> [ASSIGNED TASK]:
Could you set down every entry exactly as it stands, without the images?

═══

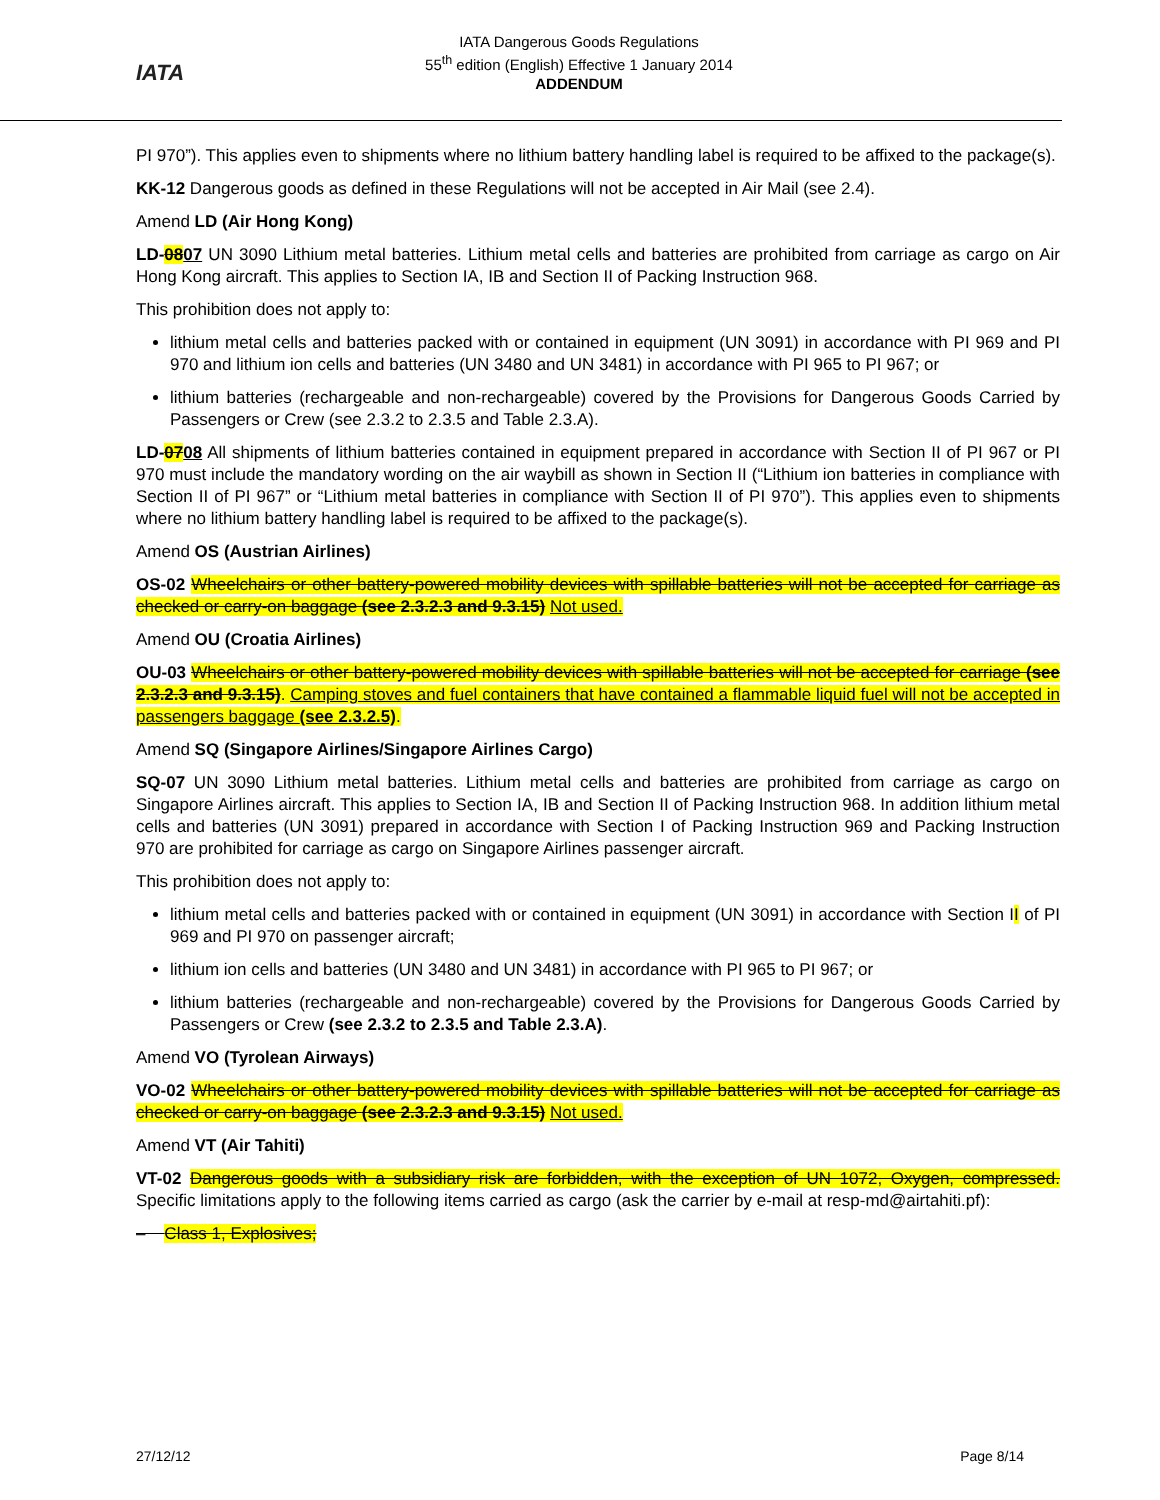IATA
IATA Dangerous Goods Regulations
55<sup>th</sup> edition (English) Effective 1 January 2014
ADDENDUM
PI 970”). This applies even to shipments where no lithium battery handling label is required to be affixed to the package(s).
KK-12 Dangerous goods as defined in these Regulations will not be accepted in Air Mail (see 2.4).
Amend LD (Air Hong Kong)
LD-0807 UN 3090 Lithium metal batteries. Lithium metal cells and batteries are prohibited from carriage as cargo on Air Hong Kong aircraft. This applies to Section IA, IB and Section II of Packing Instruction 968.
This prohibition does not apply to:
lithium metal cells and batteries packed with or contained in equipment (UN 3091) in accordance with PI 969 and PI 970 and lithium ion cells and batteries (UN 3480 and UN 3481) in accordance with PI 965 to PI 967; or
lithium batteries (rechargeable and non-rechargeable) covered by the Provisions for Dangerous Goods Carried by Passengers or Crew (see 2.3.2 to 2.3.5 and Table 2.3.A).
LD-0708 All shipments of lithium batteries contained in equipment prepared in accordance with Section II of PI 967 or PI 970 must include the mandatory wording on the air waybill as shown in Section II (“Lithium ion batteries in compliance with Section II of PI 967” or “Lithium metal batteries in compliance with Section II of PI 970”). This applies even to shipments where no lithium battery handling label is required to be affixed to the package(s).
Amend OS (Austrian Airlines)
OS-02 Wheelchairs or other battery-powered mobility devices with spillable batteries will not be accepted for carriage as checked or carry-on baggage (see 2.3.2.3 and 9.3.15) Not used.
Amend OU (Croatia Airlines)
OU-03 Wheelchairs or other battery-powered mobility devices with spillable batteries will not be accepted for carriage (see 2.3.2.3 and 9.3.15). Camping stoves and fuel containers that have contained a flammable liquid fuel will not be accepted in passengers baggage (see 2.3.2.5).
Amend SQ (Singapore Airlines/Singapore Airlines Cargo)
SQ-07 UN 3090 Lithium metal batteries. Lithium metal cells and batteries are prohibited from carriage as cargo on Singapore Airlines aircraft. This applies to Section IA, IB and Section II of Packing Instruction 968. In addition lithium metal cells and batteries (UN 3091) prepared in accordance with Section I of Packing Instruction 969 and Packing Instruction 970 are prohibited for carriage as cargo on Singapore Airlines passenger aircraft.
This prohibition does not apply to:
lithium metal cells and batteries packed with or contained in equipment (UN 3091) in accordance with Section II of PI 969 and PI 970 on passenger aircraft;
lithium ion cells and batteries (UN 3480 and UN 3481) in accordance with PI 965 to PI 967; or
lithium batteries (rechargeable and non-rechargeable) covered by the Provisions for Dangerous Goods Carried by Passengers or Crew (see 2.3.2 to 2.3.5 and Table 2.3.A).
Amend VO (Tyrolean Airways)
VO-02 Wheelchairs or other battery-powered mobility devices with spillable batteries will not be accepted for carriage as checked or carry-on baggage (see 2.3.2.3 and 9.3.15) Not used.
Amend VT (Air Tahiti)
VT-02 Dangerous goods with a subsidiary risk are forbidden, with the exception of UN 1072, Oxygen, compressed. Specific limitations apply to the following items carried as cargo (ask the carrier by e-mail at resp-md@airtahiti.pf):
– Class 1, Explosives;
27/12/12 Page 8/14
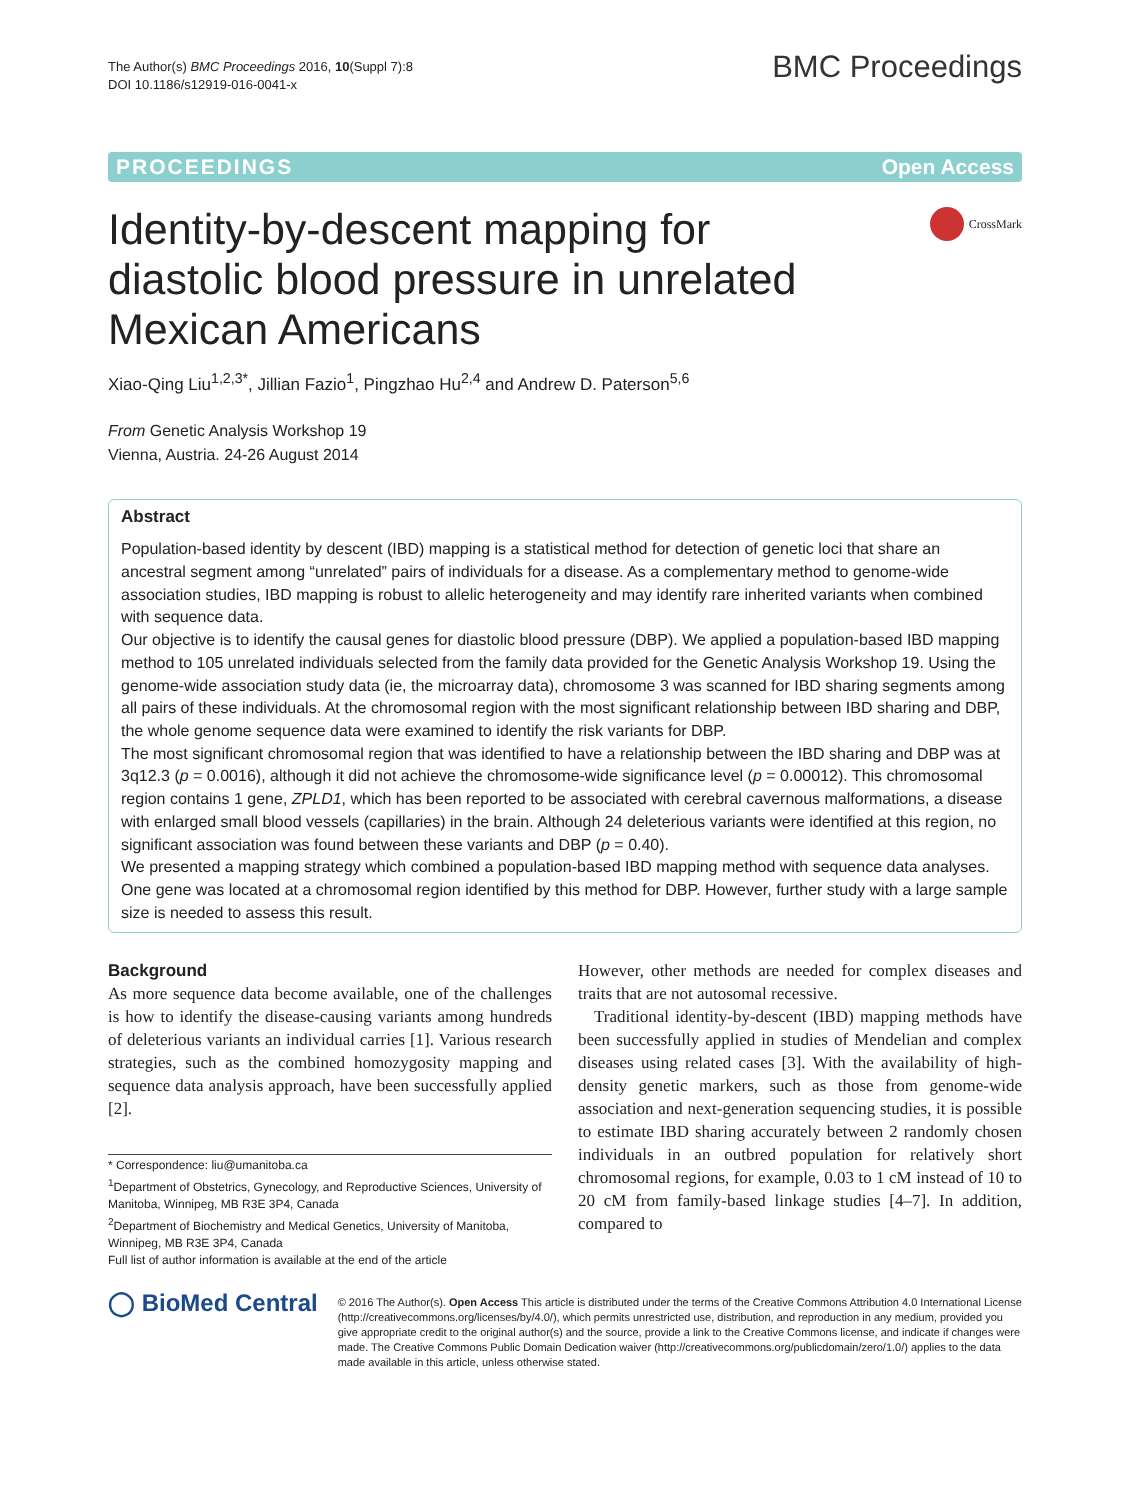The Author(s) BMC Proceedings 2016, 10(Suppl 7):8
DOI 10.1186/s12919-016-0041-x
BMC Proceedings
PROCEEDINGS Open Access
Identity-by-descent mapping for diastolic blood pressure in unrelated Mexican Americans
CrossMark
Xiao-Qing Liu<sup>1,2,3*</sup>, Jillian Fazio<sup>1</sup>, Pingzhao Hu<sup>2,4</sup> and Andrew D. Paterson<sup>5,6</sup>
From Genetic Analysis Workshop 19
Vienna, Austria. 24-26 August 2014
Abstract
Population-based identity by descent (IBD) mapping is a statistical method for detection of genetic loci that share an ancestral segment among “unrelated” pairs of individuals for a disease. As a complementary method to genome-wide association studies, IBD mapping is robust to allelic heterogeneity and may identify rare inherited variants when combined with sequence data.
Our objective is to identify the causal genes for diastolic blood pressure (DBP). We applied a population-based IBD mapping method to 105 unrelated individuals selected from the family data provided for the Genetic Analysis Workshop 19. Using the genome-wide association study data (ie, the microarray data), chromosome 3 was scanned for IBD sharing segments among all pairs of these individuals. At the chromosomal region with the most significant relationship between IBD sharing and DBP, the whole genome sequence data were examined to identify the risk variants for DBP.
The most significant chromosomal region that was identified to have a relationship between the IBD sharing and DBP was at 3q12.3 (p = 0.0016), although it did not achieve the chromosome-wide significance level (p = 0.00012). This chromosomal region contains 1 gene, ZPLD1, which has been reported to be associated with cerebral cavernous malformations, a disease with enlarged small blood vessels (capillaries) in the brain. Although 24 deleterious variants were identified at this region, no significant association was found between these variants and DBP (p = 0.40).
We presented a mapping strategy which combined a population-based IBD mapping method with sequence data analyses. One gene was located at a chromosomal region identified by this method for DBP. However, further study with a large sample size is needed to assess this result.
Background
As more sequence data become available, one of the challenges is how to identify the disease-causing variants among hundreds of deleterious variants an individual carries [1]. Various research strategies, such as the combined homozygosity mapping and sequence data analysis approach, have been successfully applied [2].
* Correspondence: liu@umanitoba.ca
<sup>1</sup> Department of Obstetrics, Gynecology, and Reproductive Sciences, University of Manitoba, Winnipeg, MB R3E 3P4, Canada
<sup>2</sup> Department of Biochemistry and Medical Genetics, University of Manitoba, Winnipeg, MB R3E 3P4, Canada
Full list of author information is available at the end of the article
However, other methods are needed for complex diseases and traits that are not autosomal recessive.
Traditional identity-by-descent (IBD) mapping methods have been successfully applied in studies of Mendelian and complex diseases using related cases [3]. With the availability of high-density genetic markers, such as those from genome-wide association and next-generation sequencing studies, it is possible to estimate IBD sharing accurately between 2 randomly chosen individuals in an outbred population for relatively short chromosomal regions, for example, 0.03 to 1 cM instead of 10 to 20 cM from family-based linkage studies [4–7]. In addition, compared to
◯ BioMed Central
© 2016 The Author(s). Open Access This article is distributed under the terms of the Creative Commons Attribution 4.0 International License (http://creativecommons.org/licenses/by/4.0/), which permits unrestricted use, distribution, and reproduction in any medium, provided you give appropriate credit to the original author(s) and the source, provide a link to the Creative Commons license, and indicate if changes were made. The Creative Commons Public Domain Dedication waiver (http://creativecommons.org/publicdomain/zero/1.0/) applies to the data made available in this article, unless otherwise stated.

═══

> [EXERCISE RESULT]:
IATA
IATA Dangerous Goods Regulations
55<sup>th</sup> edition (English) Effective 1 January 2014
ADDENDUM
PI 970”). This applies even to shipments where no lithium battery handling label is required to be affixed to the package(s).
KK-12 Dangerous goods as defined in these Regulations will not be accepted in Air Mail (see 2.4).
Amend LD (Air Hong Kong)
LD-0807 UN 3090 Lithium metal batteries. Lithium metal cells and batteries are prohibited from carriage as cargo on Air Hong Kong aircraft. This applies to Section IA, IB and Section II of Packing Instruction 968.
This prohibition does not apply to:
lithium metal cells and batteries packed with or contained in equipment (UN 3091) in accordance with PI 969 and PI 970 and lithium ion cells and batteries (UN 3480 and UN 3481) in accordance with PI 965 to PI 967; or
lithium batteries (rechargeable and non-rechargeable) covered by the Provisions for Dangerous Goods Carried by Passengers or Crew (see 2.3.2 to 2.3.5 and Table 2.3.A).
LD-0708 All shipments of lithium batteries contained in equipment prepared in accordance with Section II of PI 967 or PI 970 must include the mandatory wording on the air waybill as shown in Section II (“Lithium ion batteries in compliance with Section II of PI 967” or “Lithium metal batteries in compliance with Section II of PI 970”). This applies even to shipments where no lithium battery handling label is required to be affixed to the package(s).
Amend OS (Austrian Airlines)
OS-02 Wheelchairs or other battery-powered mobility devices with spillable batteries will not be accepted for carriage as checked or carry-on baggage (see 2.3.2.3 and 9.3.15) Not used.
Amend OU (Croatia Airlines)
OU-03 Wheelchairs or other battery-powered mobility devices with spillable batteries will not be accepted for carriage (see 2.3.2.3 and 9.3.15). Camping stoves and fuel containers that have contained a flammable liquid fuel will not be accepted in passengers baggage (see 2.3.2.5).
Amend SQ (Singapore Airlines/Singapore Airlines Cargo)
SQ-07 UN 3090 Lithium metal batteries. Lithium metal cells and batteries are prohibited from carriage as cargo on Singapore Airlines aircraft. This applies to Section IA, IB and Section II of Packing Instruction 968. In addition lithium metal cells and batteries (UN 3091) prepared in accordance with Section I of Packing Instruction 969 and Packing Instruction 970 are prohibited for carriage as cargo on Singapore Airlines passenger aircraft.
This prohibition does not apply to:
lithium metal cells and batteries packed with or contained in equipment (UN 3091) in accordance with Section II of PI 969 and PI 970 on passenger aircraft;
lithium ion cells and batteries (UN 3480 and UN 3481) in accordance with PI 965 to PI 967; or
lithium batteries (rechargeable and non-rechargeable) covered by the Provisions for Dangerous Goods Carried by Passengers or Crew (see 2.3.2 to 2.3.5 and Table 2.3.A).
Amend VO (Tyrolean Airways)
VO-02 Wheelchairs or other battery-powered mobility devices with spillable batteries will not be accepted for carriage as checked or carry-on baggage (see 2.3.2.3 and 9.3.15) Not used.
Amend VT (Air Tahiti)
VT-02 Dangerous goods with a subsidiary risk are forbidden, with the exception of UN 1072, Oxygen, compressed. Specific limitations apply to the following items carried as cargo (ask the carrier by e-mail at resp-md@airtahiti.pf):
– Class 1, Explosives;
27/12/12 Page 8/14
The Author(s) BMC Proceedings 2016, 10(Suppl 7):8
DOI 10.1186/s12919-016-0041-x
BMC Proceedings
PROCEEDINGS Open Access
Identity-by-descent mapping for diastolic blood pressure in unrelated Mexican Americans
CrossMark
Xiao-Qing Liu<sup>1,2,3*</sup>, Jillian Fazio<sup>1</sup>, Pingzhao Hu<sup>2,4</sup> and Andrew D. Paterson<sup>5,6</sup>
From Genetic Analysis Workshop 19
Vienna, Austria. 24-26 August 2014
Abstract
Population-based identity by descent (IBD) mapping is a statistical method for detection of genetic loci that share an ancestral segment among “unrelated” pairs of individuals for a disease. As a complementary method to genome-wide association studies, IBD mapping is robust to allelic heterogeneity and may identify rare inherited variants when combined with sequence data.
Our objective is to identify the causal genes for diastolic blood pressure (DBP). We applied a population-based IBD mapping method to 105 unrelated individuals selected from the family data provided for the Genetic Analysis Workshop 19. Using the genome-wide association study data (ie, the microarray data), chromosome 3 was scanned for IBD sharing segments among all pairs of these individuals. At the chromosomal region with the most significant relationship between IBD sharing and DBP, the whole genome sequence data were examined to identify the risk variants for DBP.
The most significant chromosomal region that was identified to have a relationship between the IBD sharing and DBP was at 3q12.3 (p = 0.0016), although it did not achieve the chromosome-wide significance level (p = 0.00012). This chromosomal region contains 1 gene, ZPLD1, which has been reported to be associated with cerebral cavernous malformations, a disease with enlarged small blood vessels (capillaries) in the brain. Although 24 deleterious variants were identified at this region, no significant association was found between these variants and DBP (p = 0.40).
We presented a mapping strategy which combined a population-based IBD mapping method with sequence data analyses. One gene was located at a chromosomal region identified by this method for DBP. However, further study with a large sample size is needed to assess this result.
Background
As more sequence data become available, one of the challenges is how to identify the disease-causing variants among hundreds of deleterious variants an individual carries [1]. Various research strategies, such as the combined homozygosity mapping and sequence data analysis approach, have been successfully applied [2].
* Correspondence: liu@umanitoba.ca
<sup>1</sup> Department of Obstetrics, Gynecology, and Reproductive Sciences, University of Manitoba, Winnipeg, MB R3E 3P4, Canada
<sup>2</sup> Department of Biochemistry and Medical Genetics, University of Manitoba, Winnipeg, MB R3E 3P4, Canada
Full list of author information is available at the end of the article
However, other methods are needed for complex diseases and traits that are not autosomal recessive.
Traditional identity-by-descent (IBD) mapping methods have been successfully applied in studies of Mendelian and complex diseases using related cases [3]. With the availability of high-density genetic markers, such as those from genome-wide association and next-generation sequencing studies, it is possible to estimate IBD sharing accurately between 2 randomly chosen individuals in an outbred population for relatively short chromosomal regions, for example, 0.03 to 1 cM instead of 10 to 20 cM from family-based linkage studies [4–7]. In addition, compared to
◯ BioMed Central
© 2016 The Author(s). Open Access This article is distributed under the terms of the Creative Commons Attribution 4.0 International License (http://creativecommons.org/licenses/by/4.0/), which permits unrestricted use, distribution, and reproduction in any medium, provided you give appropriate credit to the original author(s) and the source, provide a link to the Creative Commons license, and indicate if changes were made. The Creative Commons Public Domain Dedication waiver (http://creativecommons.org/publicdomain/zero/1.0/) applies to the data made available in this article, unless otherwise stated.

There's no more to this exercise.